Publication by Munich Re: Liability for Climate Change: Experts’ views on a potential emerging risk


Disclaimer: This is a high level summary and is not intended to be an executive summary of the publication or to formally summarise the publication in any way. The reader should refer to the original publication and should not rely on this description for any purpose.

  • The publication is a collection of views from industry and academic professionals.


  • As mentioned in the Foreword, the articles look at the role of professional indemnity, as well as the risk of liability claims based on damage allegedly resulting from CO2 emissions caused by industry, for example on the lines of class-action suits against tobacco producers or companies processing asbestos.
  • We have selected two of the articles that we believe to be of interest to the reader; for a full list of articles the reader should refer to the original publication.


  • ‘Attributing extreme weather events: Implications for liability’ comments that the dominant impacts of climate change over the next few decades are likely to be due to changing risks of extreme weather events. The article comments that the scientific evidence for human influence in specific damaging weather events is evolving in such a way that the issue of liability is almost certain to figure more prominently in the near future. That said, the article points to there being difficulties in asserting liability to specific parties, due to the large number of parties that could be considered to contribute to the climate change problem.

* * * * * * * * *

> Written tasks
1. In the climate liability summary, take the part that opens with the words containing "Disclaimer: This is" and closes with "the original publication.", and write it out again with "report" in place of "publication".
2. Pick up the climate liability summary after its last sentence and keep writing it.

* * * * * * * * *

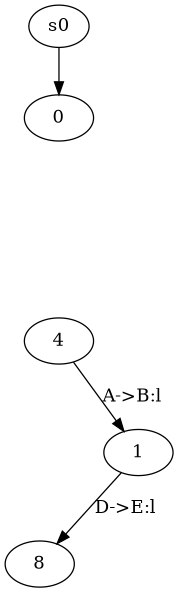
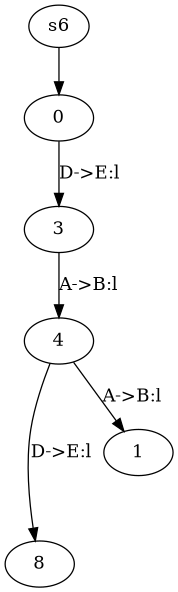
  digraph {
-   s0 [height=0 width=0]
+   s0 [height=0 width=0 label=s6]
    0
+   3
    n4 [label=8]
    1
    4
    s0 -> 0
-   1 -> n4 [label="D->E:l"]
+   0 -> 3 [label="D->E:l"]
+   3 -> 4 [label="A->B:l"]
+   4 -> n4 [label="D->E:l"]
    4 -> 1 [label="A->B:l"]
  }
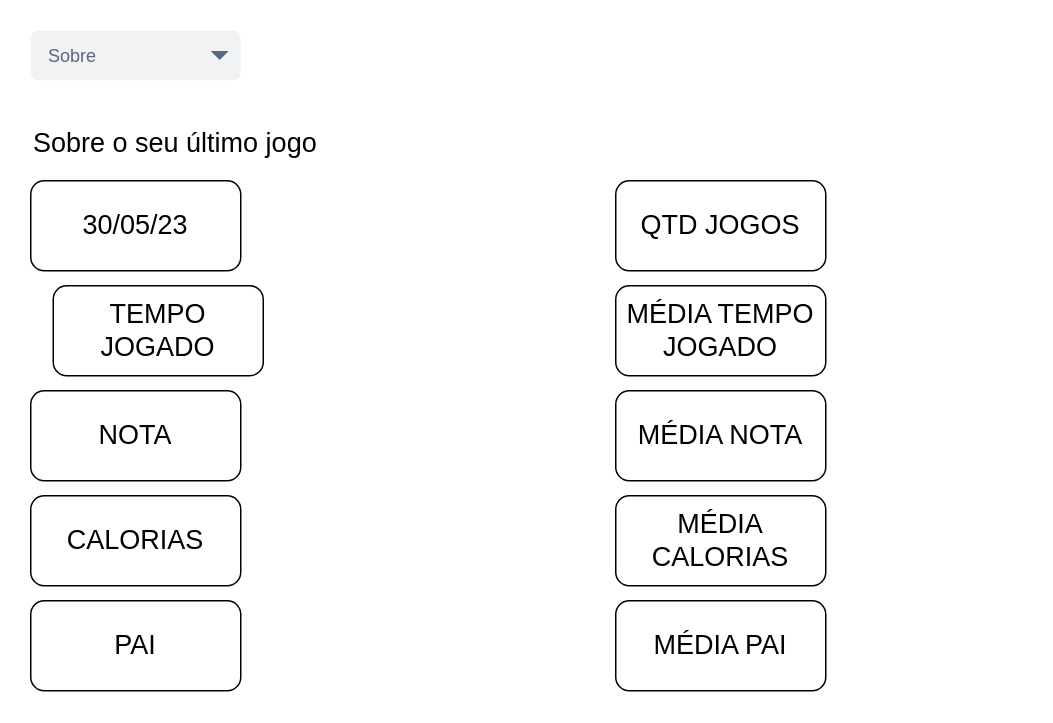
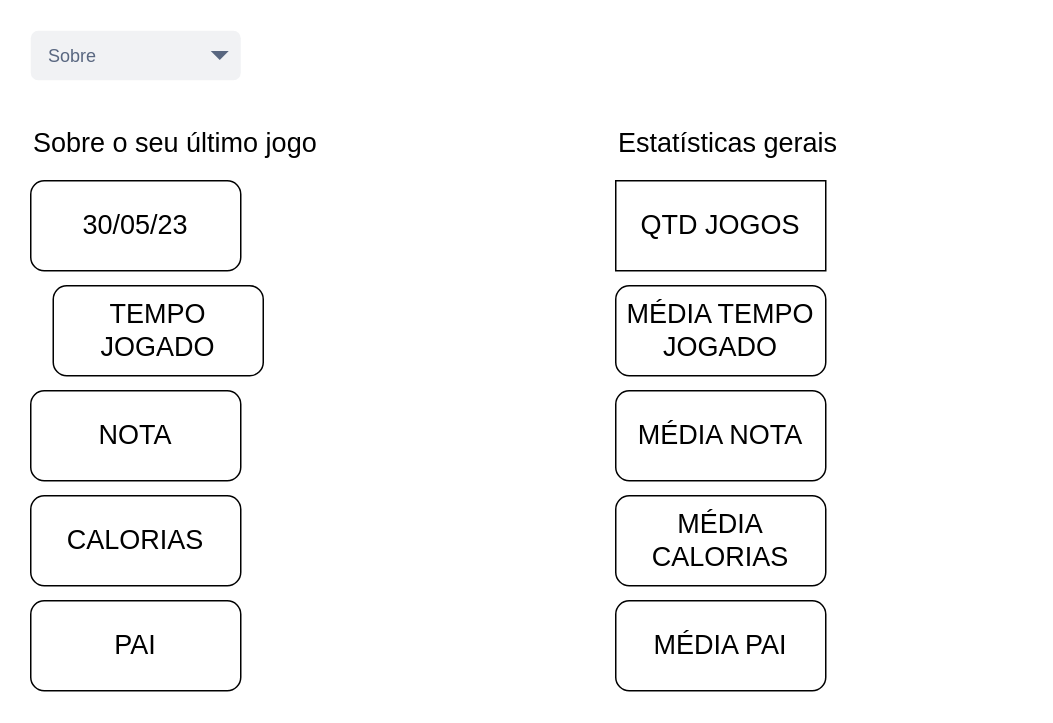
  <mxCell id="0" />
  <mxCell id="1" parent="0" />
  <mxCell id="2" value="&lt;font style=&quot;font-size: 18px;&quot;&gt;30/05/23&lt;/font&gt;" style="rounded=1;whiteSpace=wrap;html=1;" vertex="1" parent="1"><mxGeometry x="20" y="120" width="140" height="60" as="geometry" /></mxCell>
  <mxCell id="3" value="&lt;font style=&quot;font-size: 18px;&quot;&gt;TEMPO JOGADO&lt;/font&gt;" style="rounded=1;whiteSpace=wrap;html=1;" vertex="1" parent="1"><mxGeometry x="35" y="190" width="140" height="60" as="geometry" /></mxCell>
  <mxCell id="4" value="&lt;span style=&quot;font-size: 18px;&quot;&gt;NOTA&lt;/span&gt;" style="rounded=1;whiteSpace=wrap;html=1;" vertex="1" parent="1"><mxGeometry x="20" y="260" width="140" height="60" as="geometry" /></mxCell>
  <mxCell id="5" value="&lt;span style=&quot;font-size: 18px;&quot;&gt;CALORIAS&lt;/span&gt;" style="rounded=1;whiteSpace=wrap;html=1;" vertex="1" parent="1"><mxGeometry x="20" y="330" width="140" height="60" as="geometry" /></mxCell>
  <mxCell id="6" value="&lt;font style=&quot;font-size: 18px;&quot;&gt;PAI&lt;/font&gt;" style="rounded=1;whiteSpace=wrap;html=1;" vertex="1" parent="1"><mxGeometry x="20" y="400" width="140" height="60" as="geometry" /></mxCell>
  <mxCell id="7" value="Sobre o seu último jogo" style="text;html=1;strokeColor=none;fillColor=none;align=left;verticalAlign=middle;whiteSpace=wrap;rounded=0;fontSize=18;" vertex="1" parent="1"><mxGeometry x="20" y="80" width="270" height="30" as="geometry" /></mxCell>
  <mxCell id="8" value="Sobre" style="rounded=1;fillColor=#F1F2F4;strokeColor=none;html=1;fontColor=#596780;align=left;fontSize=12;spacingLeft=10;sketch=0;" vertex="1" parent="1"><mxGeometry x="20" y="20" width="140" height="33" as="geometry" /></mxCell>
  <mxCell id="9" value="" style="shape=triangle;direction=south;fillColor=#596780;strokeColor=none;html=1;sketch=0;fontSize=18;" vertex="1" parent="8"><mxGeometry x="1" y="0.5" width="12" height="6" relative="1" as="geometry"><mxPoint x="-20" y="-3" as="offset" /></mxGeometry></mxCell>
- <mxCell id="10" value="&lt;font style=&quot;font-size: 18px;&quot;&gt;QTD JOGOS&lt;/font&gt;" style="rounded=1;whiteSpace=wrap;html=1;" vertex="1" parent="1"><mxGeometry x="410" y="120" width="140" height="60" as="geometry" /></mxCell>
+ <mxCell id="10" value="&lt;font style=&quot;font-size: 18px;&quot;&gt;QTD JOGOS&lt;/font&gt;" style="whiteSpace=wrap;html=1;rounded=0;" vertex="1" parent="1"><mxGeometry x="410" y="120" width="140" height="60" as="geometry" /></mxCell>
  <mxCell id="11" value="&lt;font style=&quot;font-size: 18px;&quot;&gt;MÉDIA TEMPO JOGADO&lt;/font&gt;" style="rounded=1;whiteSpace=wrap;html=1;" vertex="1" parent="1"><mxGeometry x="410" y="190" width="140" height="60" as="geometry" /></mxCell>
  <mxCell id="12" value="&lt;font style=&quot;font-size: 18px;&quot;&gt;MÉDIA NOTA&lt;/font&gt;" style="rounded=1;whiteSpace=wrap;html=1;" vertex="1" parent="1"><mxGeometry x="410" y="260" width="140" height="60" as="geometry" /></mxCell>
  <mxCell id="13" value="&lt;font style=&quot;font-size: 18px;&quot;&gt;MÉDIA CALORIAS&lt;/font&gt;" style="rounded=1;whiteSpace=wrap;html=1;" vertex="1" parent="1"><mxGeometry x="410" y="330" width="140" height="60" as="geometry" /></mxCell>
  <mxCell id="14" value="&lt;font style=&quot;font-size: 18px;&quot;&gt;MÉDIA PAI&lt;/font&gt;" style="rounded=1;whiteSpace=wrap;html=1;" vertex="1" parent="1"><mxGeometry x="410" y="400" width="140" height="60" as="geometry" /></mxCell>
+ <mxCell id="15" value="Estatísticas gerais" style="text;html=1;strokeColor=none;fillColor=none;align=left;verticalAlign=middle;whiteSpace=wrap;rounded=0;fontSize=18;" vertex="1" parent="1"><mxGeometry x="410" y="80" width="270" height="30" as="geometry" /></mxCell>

* * * * * * * * *

> Responses in order
1.
Disclaimer: This is a high level summary and is not intended to be an executive summary of the report or to formally summarise the report in any way. The reader should refer to the original report and should not rely on this description for any purpose.

  • The report is a collection of views from industry and academic professionals.


  • As mentioned in the Foreword, the articles look at the role of professional indemnity, as well as the risk of liability claims based on damage allegedly resulting from CO2 emissions caused by industry, for example on the lines of class-action suits against tobacco producers or companies processing asbestos.
  • We have selected two of the articles that we believe to be of interest to the reader; for a full list of articles the reader should refer to the original report.

2.
  • ‘Professional liability and global warming claims’ makes similar comments, for example that determining the exposure to global warming-related claims faced by a range of professionals (possibly including actuaries) is a difficult task, due to the large number of potential impacts of climate change and an uncertain legal and regulatory environment regarding climate change-related liabilities. The article also points to the suggestion that legal costs of insurers may rise significantly given this uncertain legal environment.
  • This publication offers insight into potential impacts of climate change on liability insurance business, which is widely written in Hong Kong and across the region.


  • Any emerging trends of liability business would be expected to impact a wide range of actuarial and insurance processes, including pricing, reserving, risk and capital management, product design and asset management.